Ambientalista atuante, tratou de explorar grandes paisagens e territórios intactos (reunidos no livro Genesis).
Também criou o Instituto Terra: a antiga fazenda de gado do pai de Salgado em Minas Gerais, uma terra seca que parecia que não vingaria nunca mais, teve toda a área recuperada (ideia que veio de Lélia, que se perguntou por que não replantar o território). As tentativas deram certo: recuperaram uma área de 7 mil hectares de Mata Atlântica. Uma das homenagens, junto com suas fotografias, que Salgado fez ao planeta. (IR)
O filme tem direção de Wim Wenders e Juliano Salgado (filho mais velho de Sebastião) e aborda a formação o fotógrafo, um dos mais reconhecidos e admirados do mundo. Da infância em Aimorés (MG) até a rotina de trabalho (os cineastas o acompanharam por quatro anos). Assim viajaram a uma aldeia indígena isolada na Papua Nova Guiné e a uma ilha do ártico cujos moradores são ursos e morsas – que o fotógrafo esperava pacientemente por horas e dias a fio.
A espera, aliás, parece ser o principal mérito de Sebastião Salgado: no filme, percebemos que ele não invade a cena, respeita o espaço de quem está na mira da lente – sua “arma” preferida, como lembra Wenders.
A fotografia não surgiu para Sebastião como um “talento nato”. Na verdade, quando ele e Lélia, sua mulher, foram se exilar Paris, em 1969 (onde vivem até hoje), ele ficou mais interessado do que a esposa na câmera fotográfica que ela havia comprado para fazer os trabalhos de Arquitetura. Lélia estudou na École Nationale Superieure des Beaux Arts e na Paris VII, e trabalhou como arquiteta e urbanista em planos diretores de municípios franceses.
Foi Lélia a principal responsável por tornar Salgado um mito: ele tem o talento, a vontade de explorar e percorrer lugares inóspitos ou perigosos. Porém, é ela quem o auxilia na formatação de grandes empreitadas, na edição dos livros e nas exposições itinerantes que rodam o mundo. A experiência dela na área é vasta: foi diretora de fotografia em revistas como a Photo Revue e da galeria da Agência Magnum. Também trabalhou na edição de imagens de Cartier-Bresson.
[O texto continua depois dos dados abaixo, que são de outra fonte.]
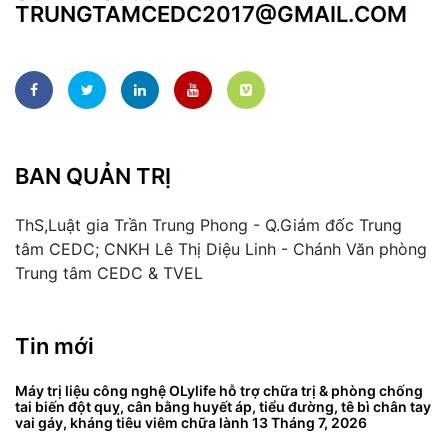
TRUNGTAMCEDC2017@GMAIL.COM
BAN QUẢN TRỊ
ThS,Luật gia Trần Trung Phong - Q.Giám đốc Trung
tâm CEDC; CNKH Lê Thị Diệu Linh - Chánh Văn phòng
Trung tâm CEDC & TVEL
Tin mới
Máy trị liệu công nghệ OLylife hỗ trợ chữa trị & phòng chống
tai biến đột quỵ, cân bằng huyết áp, tiểu đường, tê bì chân tay
vai gáy, kháng tiêu viêm chữa lành
13 Tháng 7, 2026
Os diretores reconhecem o papel fundamental dela ao longo de todo o documentário, mas Lélia, talvez por discrição, aparece pouco na tela.
Exposição
Em Curitiba, é possível ver um conjunto de 245 fotografias de Sebatião Salgado na mostra Genesis, em cartaz no Museu Oscar Niemeyer (MON). A exposição ocupa duas salas do espaço e fica em cartaz até o dia 5 de abril.
A maneira como os diretores se colocam no filme é muito simpática: Wenders e Juliano dividem as narrações. O diretor alemão traz suas impressões pessoais sobre o perfilado. Juliano vai além e faz uma espécie de acerto pessoal com o pai: não esconde que sentiu falta dele na infância, e que passou um bom tempo o enxergando somente como um herói aventureiro. As filmagens parecem ter funcionado como uma aproximação maior com pai.
Wim Wenders
Nascido em 1945 em Düsseldorf, na Alemanha, é um dos expoentes do Novo Cinema Alemão, nos anos 1970. Ao longo de sua carreira, dirigiu mais de 40 filmes entre longas e curtas-metragens. É responsável por obras-primas do cinema, como Paris, Texas (1987) e Asas do Desejo (1988). Já documentou os músicos cubanos lendários em Buena Vista Social Club (1999), e falou sobre bailarina Pina Baush de forma magistral em Pina (2011).
Juliano Ribeiro Salgado
Nascido em 1974, em Paris, o filho mais velho de Sebastião Salgado é formado em cinema pela London Film School. Desde 2003, dirige curtas-metragens e documentários para a televisão francesa. Seu filme, Nauru an Island adrift (2009), foi selecionado para vários festivais internacionais como o Hot Docs, em Toronto, e Le Festival Dei Populo, em Florença. Co dirigiu O Sal da Terra, e acompanhou o pai em trabalhos pelo mundo ao longo de quatro anos.